Kekacauan terjadi di rumah karena kesimpangsiuran jadwal dan rutinitas. Suami mulai bekerja tepat pukul 8 pagi, namun tidak demikian dengan anak-anak. Biasanya mereka mulai belajar di sekolah pukul 7 pagi, sekarang mundur 1 jam.
Suami dituntut untuk online setiap saat; dia baru bisa beristirahat waktu jam makan siang. Anak-anak sebenarnya memiliki tiga kali waktu istirahat di sekolah. Namun di rumah jam istirahat seakan-akan bertambah karena mereka tidak online setiap saat; ada jeda 1 sampai 1.5 jam di antara conference call.
Jadwal yang tidak teratur membuat prioritas dan waktu pengerjaan sebuah rutinitas bergeser. Anak-anak bisa main Lego dan membaca/membuat komik sambil menunggu waktu Skype berikutnya (dalam satu hari ada 3 sampai 5 kali jadwal Skype, masing-masing 30 menit).
Namun akibatnya mereka tidak bisa selesai belajar pada saat SFH selesai pukul 3 sore. Mereka memerlukan 2 sampai 3 jam lagi untuk membereskan pekerjaan di sekolah. Akibatnya, jam makan dan tidur malam jadi mundur semua. Besok paginya mereka akan bangun sangat siang. Ini kacau luar biasa.
Empat minggu lalu saya mengumpulkan suami dan anak-anak untuk membicarakan hal ini. Kekacauan tidak bisa dibiarkan. Kami memang sedang membentuk normalitas baru di dalam keluarga dan keseharian kami.
Oleh karena itu, kumpulan aturan dan kesepakatan yang menyesuaikan dengan kondisi kami yang #DiRumahAja harus segera dibuat. Kalau dibiarkan berlarut-larut, hal ini akan membuat kami selalu merasa stres, lelah tanpa alasan, dan membuang banyak waktu setiap hari.
Kunci utama menghilangkan stres akibat WFH dan SFH adalah managing expectation.

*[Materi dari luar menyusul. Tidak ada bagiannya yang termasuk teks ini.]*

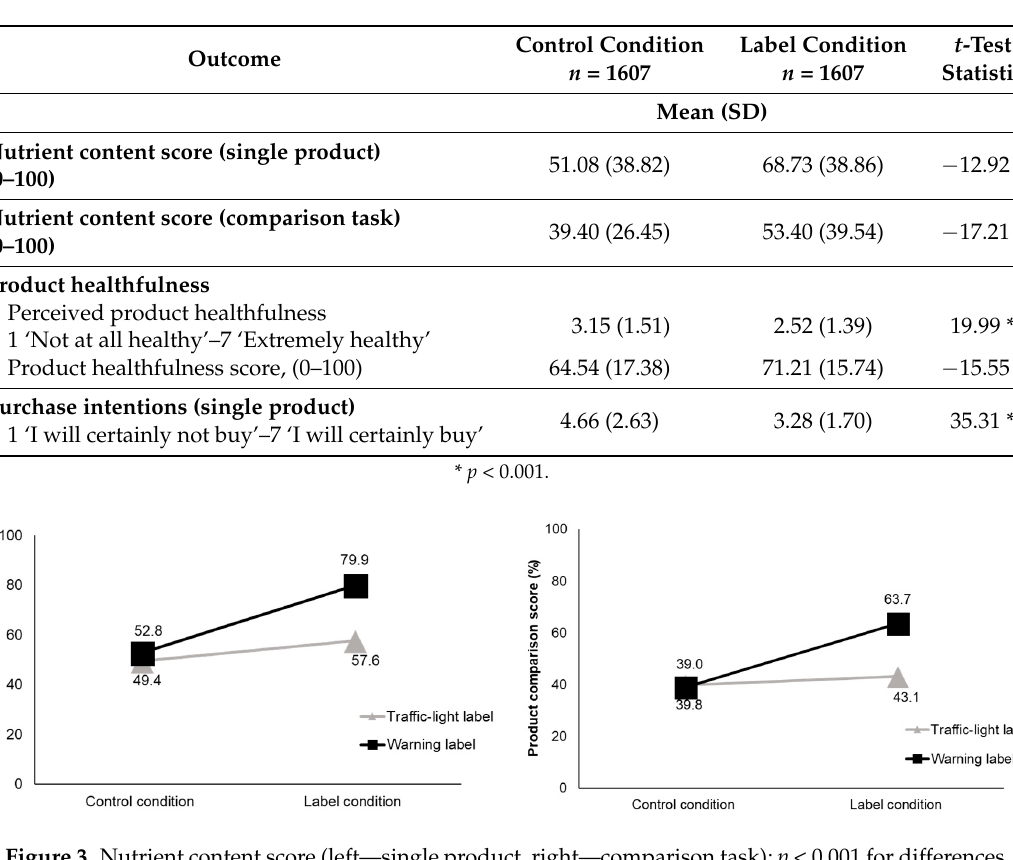
Figure 3. Nutrient content score (left—single product, right—comparison task); p < 0.001 for differences between label conditions at T2. Table 4. Performance on study outcomes between traffic-light label and warning label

Mengatur ekspektasi yang dimiliki oleh setiap anggota keluarga. WFH dan SFH berarti benar-benar bekerja dan belajar dari rumah dengan bantuan internet untuk terhubung dengan orang lain.

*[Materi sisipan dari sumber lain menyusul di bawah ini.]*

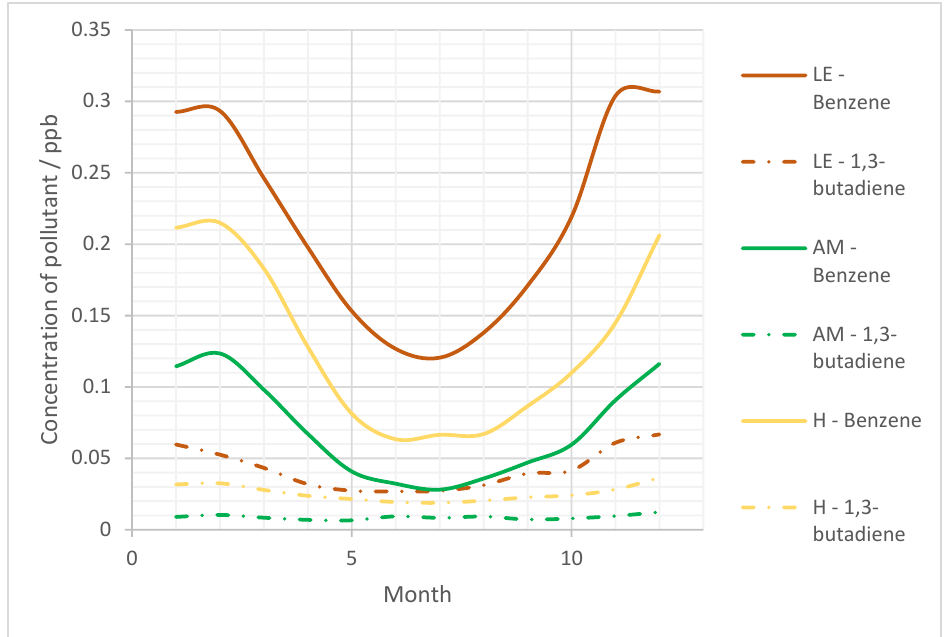
Figure 5. Overall seasonal variation (hourly concentrations averaged across 2000 – 2020) of each pollutant concentration at each of the non-traffic sites LE, AM, and H. LMR excluded from plot due to significantly elevated concentrations in comparison to the sites presented here; same seasonal trend is seen with increased variability due to increased anthropogenic influence.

Fokus, konsentrasi, dan alokasi waktu yang dibutuhkan harus sama dengan pada saat sebelum pandemi. Tidak boleh ada banyak perkecualian yang membuat jadwal dan rutinitas baru jadi lambat terbentuk. Saya sebagai penghuni rumah 24 jam sehari, sebelum dan sesudah pandemi, harus memastikan hal itu.